• _DATA FOR ANALYSIS_
* * *

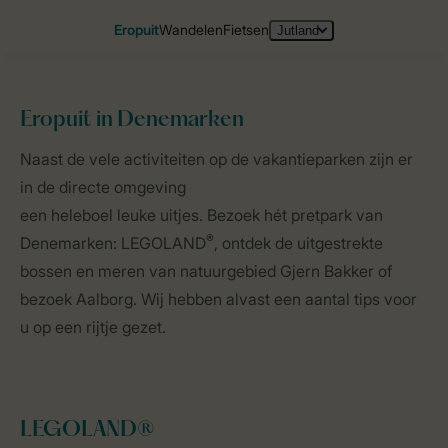
Eropuit
in Denemarken
Home
Landen
Denemarken
Eropuit
Naast de vele activiteiten op de vakantieparken zijn er
in de directe omgeving
een heleboel leuke uitjes. Bezoek hét pretpark van
®
Denemarken: LEGOLAND
, ontdek de uitgestrekte
bossen en meren van natuurgebied Gjern Bakker of
bezoek Aalborg. Wij hebben alvast een aantal tips voor
u op een rijtje gezet.
LEGOLAND®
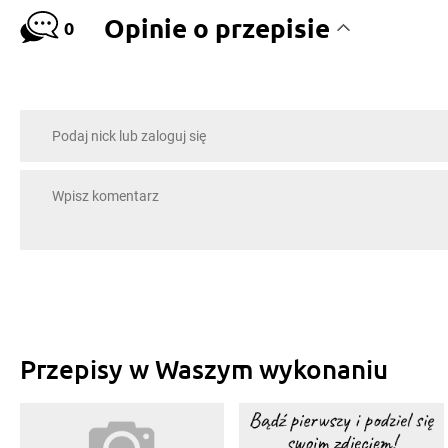
Opinie o przepisie
0
Przepisy w Waszym wykonaniu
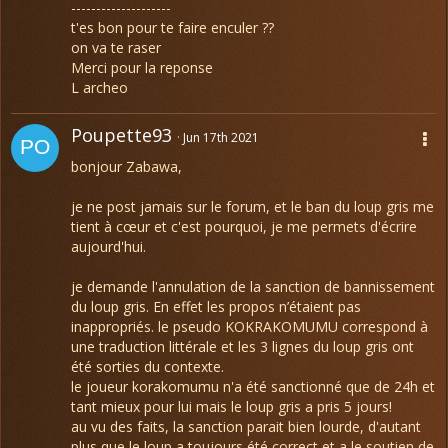
--------------------
t'es bon pour te faire enculer ??
on va te raser
Merci pour la reponse
L archeo
Poupette93
Jun 17th 2021
bonjour Zabawa,
je ne post jamais sur le forum, et le ban du loup gris me
tient à cœur et c'est pourquoi, je me permets d'écrire
aujourd'hui.
je demande l'annulation de la sanction de bannissement
du loup gris. En effet les propos n’étaient pas
inappropriés. le pseudo KOKRAKOMUMU correspond à
une traduction littérale et les 3 lignes du loup gris ont
été sorties du contexte.
le joueur korakomumu n'a été sanctionné que de 24h et
tant mieux pour lui mais le loup gris a pris 5 jours!
au vu des faits, la sanction parait bien lourde, d'autant
plus que le loup a toujours été correct et a le soutien de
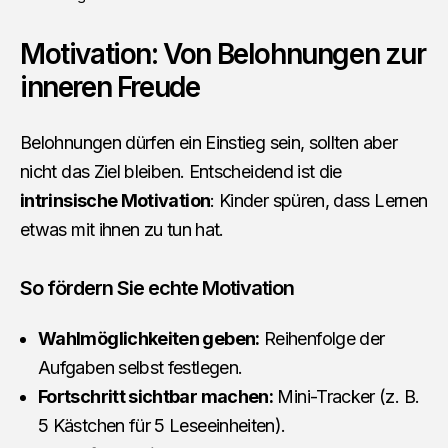
Motivation: Von Belohnungen zur
inneren Freude
Belohnungen dürfen ein Einstieg sein, sollten aber
nicht das Ziel bleiben. Entscheidend ist die
intrinsische Motivation
: Kinder spüren, dass Lernen
etwas mit ihnen zu tun hat.
So fördern Sie echte Motivation
Wahlmöglichkeiten geben:
Reihenfolge der
Aufgaben selbst festlegen.
Fortschritt sichtbar machen:
Mini-Tracker (z. B.
5 Kästchen für 5 Leseeinheiten).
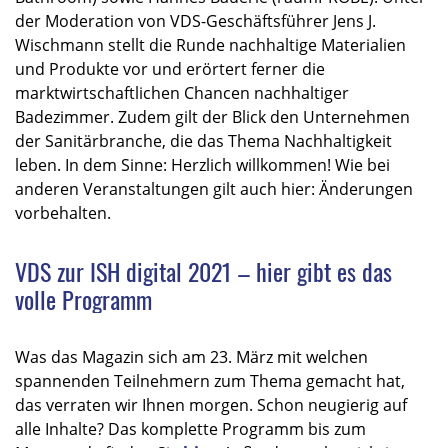
der Moderation von VDS-Geschäftsführer Jens J.
Wischmann stellt die Runde nachhaltige Materialien
und Produkte vor und erörtert ferner die
marktwirtschaftlichen Chancen nachhaltiger
Badezimmer. Zudem gilt der Blick den Unternehmen
der Sanitärbranche, die das Thema Nachhaltigkeit
leben. In dem Sinne: Herzlich willkommen! Wie bei
anderen Veranstaltungen gilt auch hier: Änderungen
vorbehalten.
VDS zur ISH digital 2021 – hier gibt es das
volle Programm
Was das Magazin sich am 23. März mit welchen
spannenden Teilnehmern zum Thema gemacht hat,
das verraten wir Ihnen morgen. Schon neugierig auf
alle Inhalte? Das komplette Programm bis zum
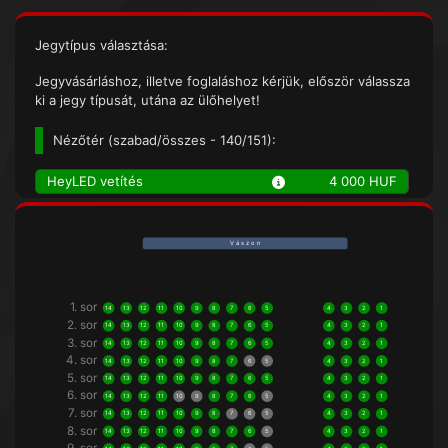
Jegytípus választása:
Jegyvásárláshoz, illetve foglaláshoz kérjük, először válassza
ki a jegy típusát, utána az ülőhelyet!
Nézőtér (
szabad/összes
- 140/151):
HeyLED vetítés
4 000 HUF
V á s z o n
1. sor
14
13
12
11
10
9
8
7
6
5
4
3
2
1
2. sor
14
13
12
11
10
9
8
7
6
5
4
3
2
1
3. sor
14
13
12
11
10
9
8
7
6
5
4
3
2
1
4. sor
14
13
12
11
10
9
8
7
6
5
4
3
2
1
5. sor
14
13
12
11
10
9
8
7
6
5
4
3
2
1
6. sor
14
13
12
11
10
9
8
7
6
5
4
3
2
1
7. sor
14
13
12
11
10
9
8
7
6
5
4
3
2
1
8. sor
14
13
12
11
10
9
8
7
6
5
4
3
2
1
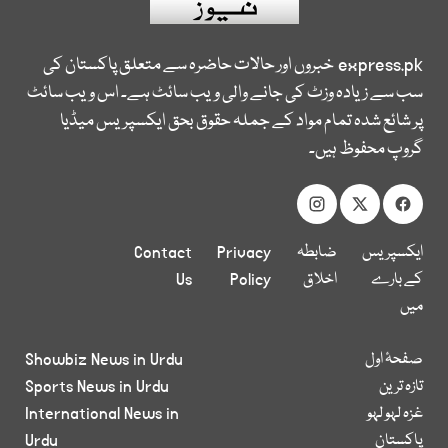
express.pk
خبروں اور حالات حاضرہ سے متعلق پاکستان کی
سب سے زیادہ وزٹ کی جانے والی ویب سائٹ ہے۔ اس ویب سائٹ
پر شائع شدہ تمام مواد کے جملہ حقوق بحق ایکسپریس میڈیا
گروپ محفوظ ہیں۔
ایکسپریس
ضابطہ
Privacy
Contact
کے بارے
اخلاق
Policy
Us
میں
صفحۂ اول
Showbiz News in Urdu
تازہ ترین
Sports News in Urdu
غزہ لہو لہو
International News in
پاکستان
Urdu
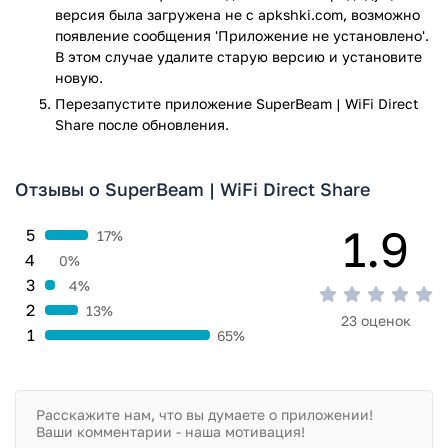
версия была загружена не с apkshki.com, возможно
отсканировать этот QR-код. Третий способ — с помощью
появление сообщения 'Приложение не установлено'.
системы NFC, здесь нужно чтобы оба телефона находились
В этом случае удалите старую версию и установите
спиной к спине, таким образом будет принят запрос об
новую.
отправке одного устройства на другое.
Перезапустите приложениe SuperBeam | WiFi Direct
Share после обновления.
Особенности приложения SuperBeam
WiFi Direct Share:
Отзывы о SuperBeam | WiFi Direct Share
Быстрая отправка на андроид
Удобное и понятное меню
1.9
5
17%
Возможность просматривать истории отправок и
4
получений
0%
Возможность изменять настройки приложения
3
4%
Возможность отправлять любые файлы
2
13%
23 оценок
1
65%
Как скачать приложение?
Для того, чтобы скачать приложение необходимо найти его
на нашем сайте и нажать кнопку «скачать». Приложение
быстро скачается и затем можно его устанавливать. Во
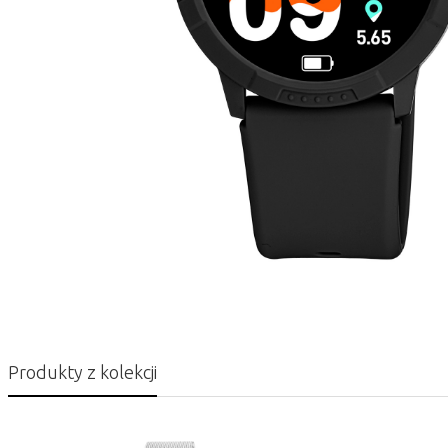
Produkty z kolekcji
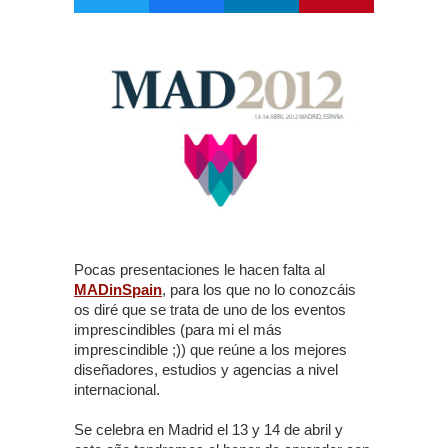
Pocas presentaciones le hacen falta al
MADinSpain
, para los que no lo conozcáis
os diré que se trata de uno de los eventos
imprescindibles (para mi el más
imprescindible ;)) que reúne a los mejores
diseñadores, estudios y agencias a nivel
internacional.
Se celebra en Madrid el 13 y 14 de abril y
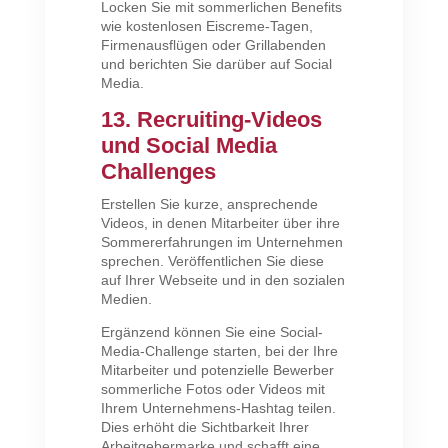
Locken Sie mit sommerlichen Benefits
wie kostenlosen Eiscreme-Tagen,
Firmenausflügen oder Grillabenden
und berichten Sie darüber auf Social
Media.
13. Recruiting-Videos
und Social Media
Challenges
Erstellen Sie kurze, ansprechende
Videos, in denen Mitarbeiter über ihre
Sommererfahrungen im Unternehmen
sprechen. Veröffentlichen Sie diese
auf Ihrer Webseite und in den sozialen
Medien.
Ergänzend können Sie eine Social-
Media-Challenge starten, bei der Ihre
Mitarbeiter und potenzielle Bewerber
sommerliche Fotos oder Videos mit
Ihrem Unternehmens-Hashtag teilen.
Dies erhöht die Sichtbarkeit Ihrer
Arbeitgebermarke und schafft eine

* * *

All lines of the listing must be given again exactly, excluding the pictures.

• _YOUR RESPONSE_
Eropuit
in Denemarken
Home
Landen
Denemarken
Eropuit
Naast de vele activiteiten op de vakantieparken zijn er
in de directe omgeving
een heleboel leuke uitjes. Bezoek hét pretpark van
®
Denemarken: LEGOLAND
, ontdek de uitgestrekte
bossen en meren van natuurgebied Gjern Bakker of
bezoek Aalborg. Wij hebben alvast een aantal tips voor
u op een rijtje gezet.
LEGOLAND®
Opinie o przepisie
0
Przepisy w Waszym wykonaniu
--------------------
t'es bon pour te faire enculer ??
on va te raser
Merci pour la reponse
L archeo
Poupette93
Jun 17th 2021
bonjour Zabawa,
je ne post jamais sur le forum, et le ban du loup gris me
tient à cœur et c'est pourquoi, je me permets d'écrire
aujourd'hui.
je demande l'annulation de la sanction de bannissement
du loup gris. En effet les propos n’étaient pas
inappropriés. le pseudo KOKRAKOMUMU correspond à
une traduction littérale et les 3 lignes du loup gris ont
été sorties du contexte.
le joueur korakomumu n'a été sanctionné que de 24h et
tant mieux pour lui mais le loup gris a pris 5 jours!
au vu des faits, la sanction parait bien lourde, d'autant
plus que le loup a toujours été correct et a le soutien de
Motivation: Von Belohnungen zur
inneren Freude
Belohnungen dürfen ein Einstieg sein, sollten aber
nicht das Ziel bleiben. Entscheidend ist die
intrinsische Motivation
: Kinder spüren, dass Lernen
etwas mit ihnen zu tun hat.
So fördern Sie echte Motivation
Wahlmöglichkeiten geben:
Reihenfolge der
Aufgaben selbst festlegen.
Fortschritt sichtbar machen:
Mini-Tracker (z. B.
5 Kästchen für 5 Leseeinheiten).
der Moderation von VDS-Geschäftsführer Jens J.
Wischmann stellt die Runde nachhaltige Materialien
und Produkte vor und erörtert ferner die
marktwirtschaftlichen Chancen nachhaltiger
Badezimmer. Zudem gilt der Blick den Unternehmen
der Sanitärbranche, die das Thema Nachhaltigkeit
leben. In dem Sinne: Herzlich willkommen! Wie bei
anderen Veranstaltungen gilt auch hier: Änderungen
vorbehalten.
VDS zur ISH digital 2021 – hier gibt es das
volle Programm
Was das Magazin sich am 23. März mit welchen
spannenden Teilnehmern zum Thema gemacht hat,
das verraten wir Ihnen morgen. Schon neugierig auf
alle Inhalte? Das komplette Programm bis zum
Jegytípus választása:
Jegyvásárláshoz, illetve foglaláshoz kérjük, először válassza
ki a jegy típusát, utána az ülőhelyet!
Nézőtér (
szabad/összes
- 140/151):
HeyLED vetítés
4 000 HUF
V á s z o n
1. sor
14
13
12
11
10
9
8
7
6
5
4
3
2
1
2. sor
14
13
12
11
10
9
8
7
6
5
4
3
2
1
3. sor
14
13
12
11
10
9
8
7
6
5
4
3
2
1
4. sor
14
13
12
11
10
9
8
7
6
5
4
3
2
1
5. sor
14
13
12
11
10
9
8
7
6
5
4
3
2
1
6. sor
14
13
12
11
10
9
8
7
6
5
4
3
2
1
7. sor
14
13
12
11
10
9
8
7
6
5
4
3
2
1
8. sor
14
13
12
11
10
9
8
7
6
5
4
3
2
1
express.pk
خبروں اور حالات حاضرہ سے متعلق پاکستان کی
سب سے زیادہ وزٹ کی جانے والی ویب سائٹ ہے۔ اس ویب سائٹ
پر شائع شدہ تمام مواد کے جملہ حقوق بحق ایکسپریس میڈیا
گروپ محفوظ ہیں۔
ایکسپریس
ضابطہ
Privacy
Contact
کے بارے
اخلاق
Policy
Us
میں
صفحۂ اول
Showbiz News in Urdu
تازہ ترین
Sports News in Urdu
غزہ لہو لہو
International News in
پاکستان
Urdu
версия была загружена не с apkshki.com, возможно
отсканировать этот QR-код. Третий способ — с помощью
появление сообщения 'Приложение не установлено'.
системы NFC, здесь нужно чтобы оба телефона находились
В этом случае удалите старую версию и установите
спиной к спине, таким образом будет принят запрос об
новую.
отправке одного устройства на другое.
Перезапустите приложениe SuperBeam | WiFi Direct
Share после обновления.
Особенности приложения SuperBeam
WiFi Direct Share:
Отзывы о SuperBeam | WiFi Direct Share
Быстрая отправка на андроид
Удобное и понятное меню
1.9
5
17%
Возможность просматривать истории отправок и
4
получений
0%
Возможность изменять настройки приложения
3
4%
Возможность отправлять любые файлы
2
13%
23 оценок
1
65%
Как скачать приложение?
Для того, чтобы скачать приложение необходимо найти его
на нашем сайте и нажать кнопку «скачать». Приложение
быстро скачается и затем можно его устанавливать. Во
Produkty z kolekcji
Pocas presentaciones le hacen falta al
MADinSpain
, para los que no lo conozcáis
os diré que se trata de uno de los eventos
imprescindibles (para mi el más
imprescindible ;)) que reúne a los mejores
diseñadores, estudios y agencias a nivel
internacional.
Se celebra en Madrid el 13 y 14 de abril y
Locken Sie mit sommerlichen Benefits
wie kostenlosen Eiscreme-Tagen,
Firmenausflügen oder Grillabenden
und berichten Sie darüber auf Social
Media.
13. Recruiting-Videos
und Social Media
Challenges
Erstellen Sie kurze, ansprechende
Videos, in denen Mitarbeiter über ihre
Sommererfahrungen im Unternehmen
sprechen. Veröffentlichen Sie diese
auf Ihrer Webseite und in den sozialen
Medien.
Ergänzend können Sie eine Social-
Media-Challenge starten, bei der Ihre
Mitarbeiter und potenzielle Bewerber
sommerliche Fotos oder Videos mit
Ihrem Unternehmens-Hashtag teilen.
Dies erhöht die Sichtbarkeit Ihrer
Arbeitgebermarke und schafft eine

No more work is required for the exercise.